_Actions to take_
(1) Answer these questions using the blog post:
(a) What share of people were unemployed during the recession the writer describes?
(b) What were the two tools the writer used for debt collection?
(c) Which band recorded the song whose lyrics the writer quotes?
(2) List every proper name in the blog post that names a country, a band, or a song title.

_Extract_
Monday, 16 October 2017

Words as weapons

This blog is now available as an mp3 podcast through the link:

I wasn’t much of a fan of the last recession in Australia during the early 1990’s. The government must have been a fan of that recession though because the Federal treasurer told us that it was: “The recession that we had to have”. I guess we had to have it then. In those naïve days I was forced by redundancy out of my public service reverie into four years of debt collection work. Such work kept a roof over my head and food on the table, whilst some of my friends and associates were among the 10% unemployed.

Collecting debts for a living provides a person with a fascinating insight into the human experience. The tools I used to ply that debt collection trade were: the phone; and the threatening letter. Of course, I was very young at the time, but also a quick study, so I have to admit to a certain terrier-like skill in that area, all of which I learned on the job. I sometimes used to brag to my mates about the people I made cry just by using words, because I knew that the payments would soon be forthcoming.

After a few years I’d heard every excuse under the sun and knew how to counter and respond to people, so as to collect upon the debt. Around that time, the band, Faith No More, had a song titled: We care a lot. I really empathised with the lyrics for that song which remarked that it was “a dirty job, but somebodies gotta do it”, because that is how I felt about the job. On the other hand I could not allow myself to empathise with the people that I was contacting. In fact I managed to compartmentalise my job and my feelings quite well, simply because I had few other options. I treated the task just like the dirty job, that somebody had to do, that it was. And the people that I contacted, well they became clients and were part of the job and not one of my emotional concerns.

_Data extract_
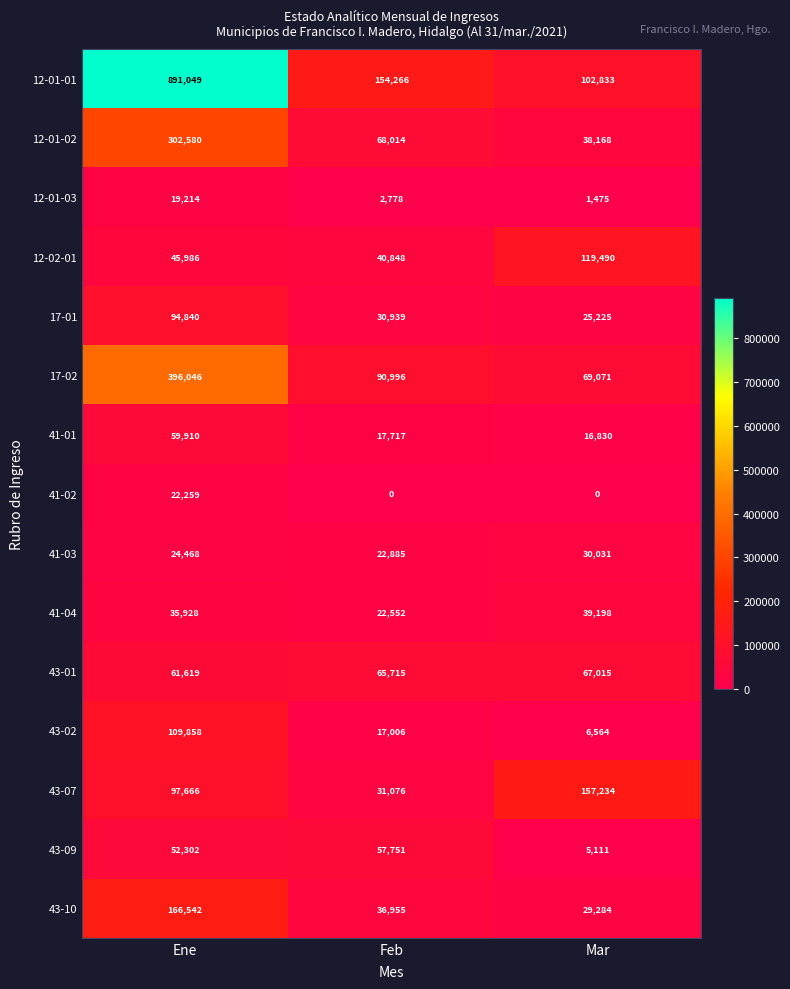

Count the number of categories in the chart.

3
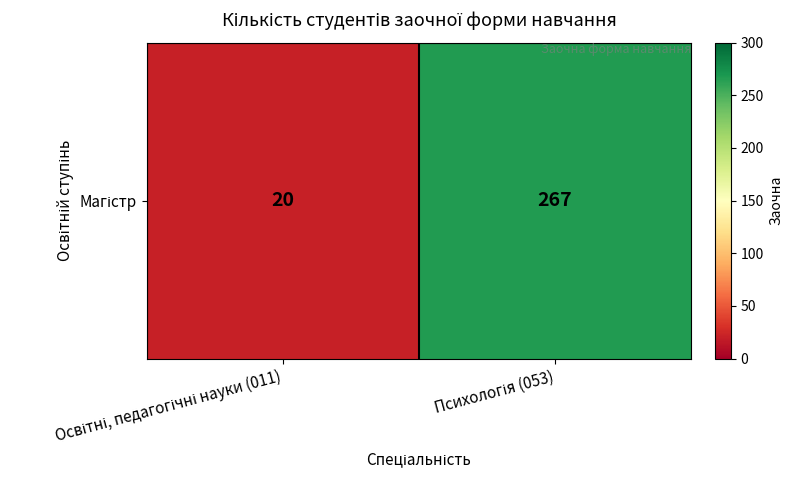

Rank the categories by value from highest to lowest.

Психологія (053), Освітні, педагогічні науки (011)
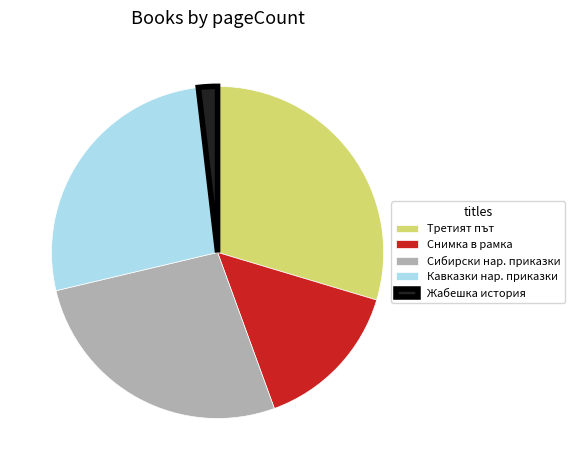

Do Жабешка история and Кавказки нар. приказки together represent more than half of the pie?

No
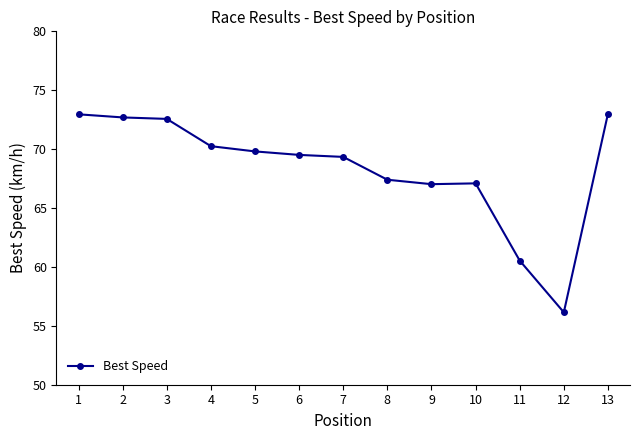

What is the greatest value displayed?

73.0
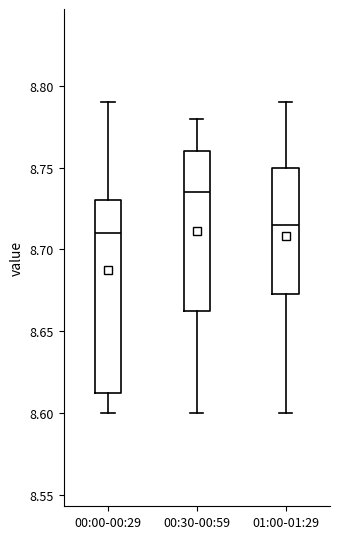

Where is the lower edge of the box for 00:00-00:29 on the y-axis? The values are not printed on the chart, so give them approximately, as read against the axis.

8.615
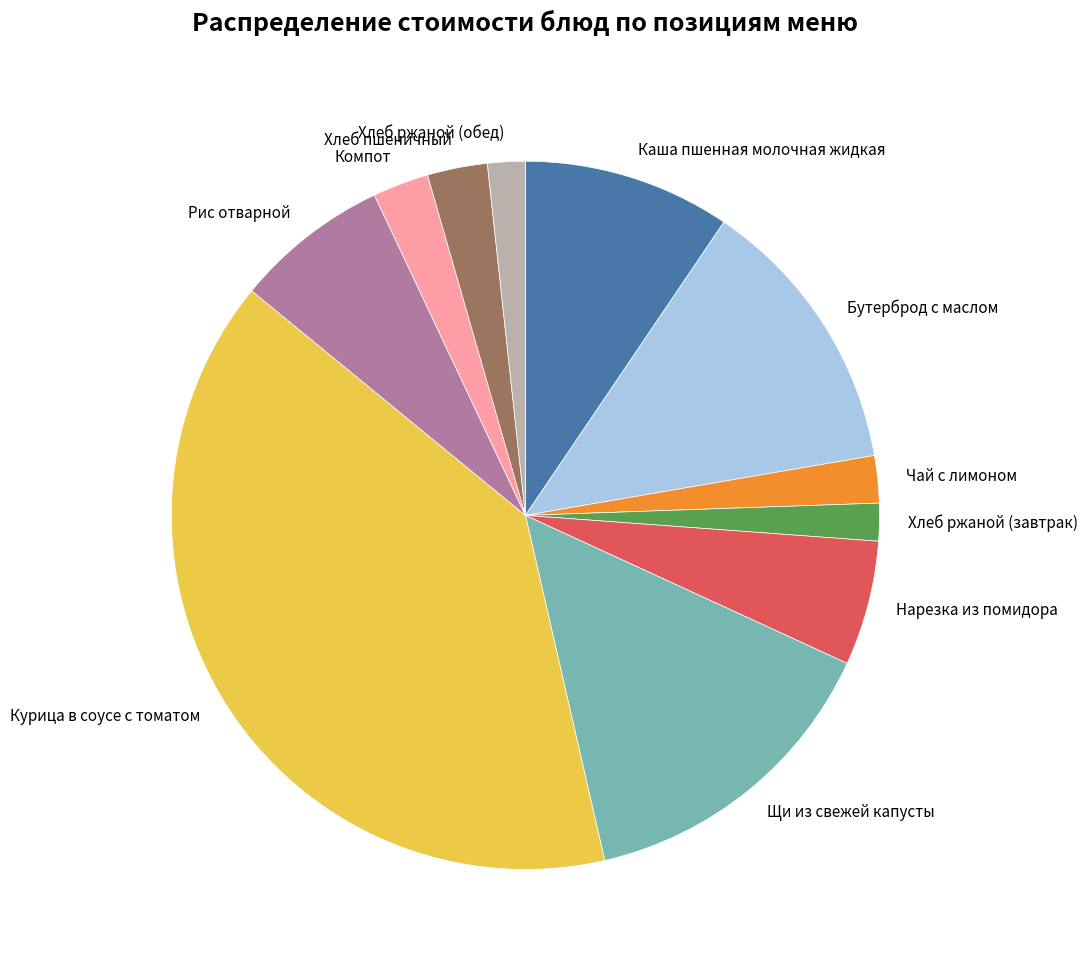

Does any single category account for the majority?

No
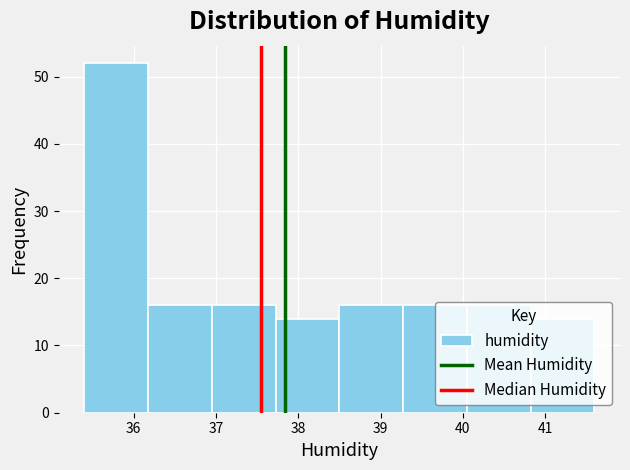

Reading left to right, list every bar in this chart as the range it spans on the x-axis followed by its height. Neither the bar edges nor the heights are printed on the chart, so give them approximately, as read against the axes.

35.4 to 36.2: 52
36.2 to 37.0: 16
37.0 to 37.7: 16
37.7 to 38.5: 14
38.5 to 39.3: 16
39.3 to 40.1: 16
40.1 to 40.8: 16
40.8 to 41.6: 14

_Solutions per task_
(1)
(a) 10%
(b) The phone and the threatening letter
(c) Faith No More

(2)
Australia
Faith No More
We care a lot